History is textural (as opposed to textual), something I was reminded of while reading a recent blog post from the always articulate and evocative Matt Houlbrook. It reminded me of another post, this one by Will Pooley, which similarly thinks about history in terms of the tactile. The interactions of history become as much about touch as intellectual comprehension.
This post, then, forms my own contribution to this mini-genre of historical thought, inspired by the coincidence that, on the same train journey where I read Matt’s blog, I also read the recent seminar paper that Edmund King gave at the Senate House on ‘British Manuscript Cultures of the First World War’. I wasn’t able to attend the seminar, but the wonders of modern technology (well, a combination of Twitter and email) meant that I was able to read the text the following day.
Among a variety of fascinating sources quoted, one stood out in relation to this question of the textures of history, from a letter from 2nd Lt. Sanders Lewis to his fiancee:
‘So my letters smell like a tobacco store. I am glad … I have been able to give you at last some real taste of the sort of place we live in. Here out of the line the officers’ mess is one wood huts heated by two stoves.
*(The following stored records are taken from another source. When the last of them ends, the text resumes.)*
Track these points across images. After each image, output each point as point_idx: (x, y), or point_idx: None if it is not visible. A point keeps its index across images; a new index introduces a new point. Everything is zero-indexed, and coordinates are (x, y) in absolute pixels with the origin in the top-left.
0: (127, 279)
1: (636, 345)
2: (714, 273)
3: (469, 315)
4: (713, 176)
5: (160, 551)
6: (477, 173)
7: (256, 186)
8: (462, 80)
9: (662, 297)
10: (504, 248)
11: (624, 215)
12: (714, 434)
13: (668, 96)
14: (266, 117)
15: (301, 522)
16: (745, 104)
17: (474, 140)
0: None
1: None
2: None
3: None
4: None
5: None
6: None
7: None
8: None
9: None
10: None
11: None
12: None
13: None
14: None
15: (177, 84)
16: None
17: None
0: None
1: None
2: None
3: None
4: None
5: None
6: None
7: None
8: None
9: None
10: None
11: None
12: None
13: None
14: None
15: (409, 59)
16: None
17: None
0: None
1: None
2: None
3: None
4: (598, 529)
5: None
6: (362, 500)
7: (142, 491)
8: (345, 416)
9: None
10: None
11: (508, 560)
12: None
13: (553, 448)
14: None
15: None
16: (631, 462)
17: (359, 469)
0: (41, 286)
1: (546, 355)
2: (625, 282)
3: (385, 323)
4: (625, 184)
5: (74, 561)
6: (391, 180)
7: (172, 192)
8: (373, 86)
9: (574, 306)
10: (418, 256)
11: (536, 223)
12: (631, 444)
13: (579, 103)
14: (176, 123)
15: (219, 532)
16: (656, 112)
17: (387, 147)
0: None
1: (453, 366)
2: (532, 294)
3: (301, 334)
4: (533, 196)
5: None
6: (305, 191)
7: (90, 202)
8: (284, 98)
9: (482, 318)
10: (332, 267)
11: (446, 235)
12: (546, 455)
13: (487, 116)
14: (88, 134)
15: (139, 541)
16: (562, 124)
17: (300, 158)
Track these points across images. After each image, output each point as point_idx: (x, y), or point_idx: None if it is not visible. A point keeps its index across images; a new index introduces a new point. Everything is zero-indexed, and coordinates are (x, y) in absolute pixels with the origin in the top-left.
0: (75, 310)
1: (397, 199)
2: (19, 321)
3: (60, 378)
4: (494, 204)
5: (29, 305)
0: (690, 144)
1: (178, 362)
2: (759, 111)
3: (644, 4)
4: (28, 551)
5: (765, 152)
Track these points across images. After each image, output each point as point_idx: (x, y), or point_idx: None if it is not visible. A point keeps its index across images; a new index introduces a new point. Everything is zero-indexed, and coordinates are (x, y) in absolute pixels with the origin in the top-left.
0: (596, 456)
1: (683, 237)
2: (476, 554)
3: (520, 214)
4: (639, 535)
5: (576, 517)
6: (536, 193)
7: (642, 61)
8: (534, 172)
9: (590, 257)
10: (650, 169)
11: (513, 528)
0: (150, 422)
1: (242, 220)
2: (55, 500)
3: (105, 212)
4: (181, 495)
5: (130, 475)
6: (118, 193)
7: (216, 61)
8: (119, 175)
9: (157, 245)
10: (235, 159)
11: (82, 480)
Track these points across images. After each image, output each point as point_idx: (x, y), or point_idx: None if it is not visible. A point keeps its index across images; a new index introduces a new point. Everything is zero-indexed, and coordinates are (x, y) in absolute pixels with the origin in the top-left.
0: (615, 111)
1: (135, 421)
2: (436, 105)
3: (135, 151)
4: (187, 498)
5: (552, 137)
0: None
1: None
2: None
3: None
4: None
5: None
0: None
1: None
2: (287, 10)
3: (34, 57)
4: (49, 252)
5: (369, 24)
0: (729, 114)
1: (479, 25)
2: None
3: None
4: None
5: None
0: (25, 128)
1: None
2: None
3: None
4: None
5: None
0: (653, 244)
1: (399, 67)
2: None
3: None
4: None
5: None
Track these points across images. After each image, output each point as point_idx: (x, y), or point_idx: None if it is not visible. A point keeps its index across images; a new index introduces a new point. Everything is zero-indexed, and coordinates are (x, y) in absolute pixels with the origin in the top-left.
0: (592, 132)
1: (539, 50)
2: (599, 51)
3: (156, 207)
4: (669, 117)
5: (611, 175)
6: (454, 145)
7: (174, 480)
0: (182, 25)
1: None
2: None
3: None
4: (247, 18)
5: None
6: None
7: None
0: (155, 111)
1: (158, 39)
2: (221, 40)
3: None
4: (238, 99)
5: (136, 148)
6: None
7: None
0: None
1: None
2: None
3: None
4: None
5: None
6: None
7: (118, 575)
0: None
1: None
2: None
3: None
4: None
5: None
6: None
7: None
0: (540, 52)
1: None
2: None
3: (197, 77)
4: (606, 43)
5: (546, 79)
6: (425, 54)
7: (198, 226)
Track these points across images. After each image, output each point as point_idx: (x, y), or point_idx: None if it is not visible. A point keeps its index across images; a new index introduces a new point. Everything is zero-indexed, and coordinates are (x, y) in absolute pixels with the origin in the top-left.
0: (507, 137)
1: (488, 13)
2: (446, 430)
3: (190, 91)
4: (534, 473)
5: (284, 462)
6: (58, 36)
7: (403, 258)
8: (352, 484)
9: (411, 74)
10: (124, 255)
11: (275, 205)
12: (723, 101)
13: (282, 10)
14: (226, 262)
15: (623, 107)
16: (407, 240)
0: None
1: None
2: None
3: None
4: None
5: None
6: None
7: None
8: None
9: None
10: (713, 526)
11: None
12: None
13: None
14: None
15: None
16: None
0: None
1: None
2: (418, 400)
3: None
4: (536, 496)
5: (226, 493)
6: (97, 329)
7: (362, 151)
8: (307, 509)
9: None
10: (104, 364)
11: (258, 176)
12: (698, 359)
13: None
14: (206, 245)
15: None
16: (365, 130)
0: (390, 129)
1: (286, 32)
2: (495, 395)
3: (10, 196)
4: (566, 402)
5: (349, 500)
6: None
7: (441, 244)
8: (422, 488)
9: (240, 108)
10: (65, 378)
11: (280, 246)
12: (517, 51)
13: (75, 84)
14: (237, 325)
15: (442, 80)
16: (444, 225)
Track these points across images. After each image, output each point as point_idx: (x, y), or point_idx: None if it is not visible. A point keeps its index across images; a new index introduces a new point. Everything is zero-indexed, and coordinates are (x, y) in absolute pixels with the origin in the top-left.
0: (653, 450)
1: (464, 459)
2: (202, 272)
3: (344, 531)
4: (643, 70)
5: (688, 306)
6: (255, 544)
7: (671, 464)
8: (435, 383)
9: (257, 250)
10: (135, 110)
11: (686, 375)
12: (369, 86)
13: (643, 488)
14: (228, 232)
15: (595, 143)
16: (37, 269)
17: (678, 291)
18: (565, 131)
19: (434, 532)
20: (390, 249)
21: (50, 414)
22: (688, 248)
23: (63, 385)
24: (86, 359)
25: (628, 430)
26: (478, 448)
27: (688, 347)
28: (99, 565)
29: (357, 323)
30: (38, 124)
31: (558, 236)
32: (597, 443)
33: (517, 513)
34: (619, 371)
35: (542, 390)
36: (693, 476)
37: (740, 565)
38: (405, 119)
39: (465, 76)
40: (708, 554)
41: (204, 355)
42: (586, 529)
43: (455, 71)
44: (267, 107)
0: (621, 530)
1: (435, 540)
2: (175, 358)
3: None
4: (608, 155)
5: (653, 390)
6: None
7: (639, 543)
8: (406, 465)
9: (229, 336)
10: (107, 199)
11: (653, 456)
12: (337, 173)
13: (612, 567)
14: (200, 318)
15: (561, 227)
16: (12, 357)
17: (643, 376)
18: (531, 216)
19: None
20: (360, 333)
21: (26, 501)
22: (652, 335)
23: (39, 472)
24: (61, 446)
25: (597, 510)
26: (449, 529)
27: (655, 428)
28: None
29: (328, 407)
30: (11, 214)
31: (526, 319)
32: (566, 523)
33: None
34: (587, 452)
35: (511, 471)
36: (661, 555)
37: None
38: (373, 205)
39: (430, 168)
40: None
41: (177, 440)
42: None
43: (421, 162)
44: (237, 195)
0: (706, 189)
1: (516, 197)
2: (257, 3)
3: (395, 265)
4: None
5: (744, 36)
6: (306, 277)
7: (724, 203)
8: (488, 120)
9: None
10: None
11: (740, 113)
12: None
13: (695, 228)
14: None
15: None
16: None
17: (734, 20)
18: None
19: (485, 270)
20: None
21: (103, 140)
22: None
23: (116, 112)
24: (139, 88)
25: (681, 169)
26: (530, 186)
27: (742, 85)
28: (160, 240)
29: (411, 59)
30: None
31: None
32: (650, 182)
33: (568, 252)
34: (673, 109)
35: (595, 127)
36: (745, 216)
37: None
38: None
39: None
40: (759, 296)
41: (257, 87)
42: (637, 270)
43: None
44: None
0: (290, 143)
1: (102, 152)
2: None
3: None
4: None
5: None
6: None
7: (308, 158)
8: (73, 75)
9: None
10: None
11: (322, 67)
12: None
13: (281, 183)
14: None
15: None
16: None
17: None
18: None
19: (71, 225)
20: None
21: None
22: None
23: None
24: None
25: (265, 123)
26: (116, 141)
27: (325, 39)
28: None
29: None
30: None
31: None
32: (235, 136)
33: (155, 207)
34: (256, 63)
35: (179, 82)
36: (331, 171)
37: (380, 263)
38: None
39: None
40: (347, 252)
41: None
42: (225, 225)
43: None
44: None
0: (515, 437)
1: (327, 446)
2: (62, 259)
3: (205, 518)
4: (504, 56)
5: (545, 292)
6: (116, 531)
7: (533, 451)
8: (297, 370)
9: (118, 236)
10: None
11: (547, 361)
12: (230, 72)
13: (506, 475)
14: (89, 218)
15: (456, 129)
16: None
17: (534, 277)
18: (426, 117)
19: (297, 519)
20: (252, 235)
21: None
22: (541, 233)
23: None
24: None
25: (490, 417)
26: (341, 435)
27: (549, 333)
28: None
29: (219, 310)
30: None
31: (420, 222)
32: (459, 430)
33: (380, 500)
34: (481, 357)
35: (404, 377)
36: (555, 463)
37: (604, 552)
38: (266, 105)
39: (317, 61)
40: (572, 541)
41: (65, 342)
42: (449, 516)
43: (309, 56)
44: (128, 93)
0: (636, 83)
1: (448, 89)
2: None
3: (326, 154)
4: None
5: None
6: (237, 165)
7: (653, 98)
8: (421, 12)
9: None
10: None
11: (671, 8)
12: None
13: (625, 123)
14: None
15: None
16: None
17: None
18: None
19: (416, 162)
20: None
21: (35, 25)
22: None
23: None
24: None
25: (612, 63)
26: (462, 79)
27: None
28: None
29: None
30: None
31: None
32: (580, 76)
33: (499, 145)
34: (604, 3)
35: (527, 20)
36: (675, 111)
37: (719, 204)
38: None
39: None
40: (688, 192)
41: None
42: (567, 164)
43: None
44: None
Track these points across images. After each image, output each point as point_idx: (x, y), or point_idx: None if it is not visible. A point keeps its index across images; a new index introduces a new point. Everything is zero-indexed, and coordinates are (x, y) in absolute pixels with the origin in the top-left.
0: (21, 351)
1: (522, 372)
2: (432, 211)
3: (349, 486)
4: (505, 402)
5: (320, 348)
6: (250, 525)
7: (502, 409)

There is a long table … and on it candles flicker a shadowy light over the hut at night. A few men are writing letters at one end, two parties are playing bridge at the other … and everywhere med are smoking so that with the shadows flicked on the walls by the candle flames, and the slow columns of pipe and cigarette smoke hanging over our heads, everyone looks dim at ten yards interval.’ 
In this quotation, Lewis evokes three of the five senses – smell, sight and touch – to try to describe his experiences to Margaret. As King notes, ‘Describing the material contexts of writing becomes a way of bridging the sensory and temporal divides between writer and recipient.
Lewis was by no means alone in doing this, nor were the senses of hearing and taste to be forgotten. Descriptions of sound were a deeply significant element of men’s letters home in their attempts to describe their experiences to their families.  Taste was similarly central to the emotional power of the food parcel from home, as discussed by Rachel Duffett.  The senses, all five of them, then, were vitally important to the ways in which the First World War was communicated as an experience at the time.
But what struck me is that, if such evocation of sensory experience acts as a bridge between writer and recipient, it also has the power to act as a bridge between the writer and other readers, in this case the historian who has accessed the letter through an archive. As with the original reader, the descriptions in men’s letters have the potential to show us what we have not experienced ourselves, to share with us a world we do not know.
At the same time, while verbal descriptions remain potentially powerful, other sensory aspects of these manuscripts and objects have been lost. 100 years on, I doubt the smell of tobacco still clings to Lewis’s manuscript. Metaphorical evocations also start to fail. Does the comparison of a bombardment to coal being tipped down a cellar have any meaning for the historian who has never heard either? What does plum and apple jam or Machonocie stew taste like?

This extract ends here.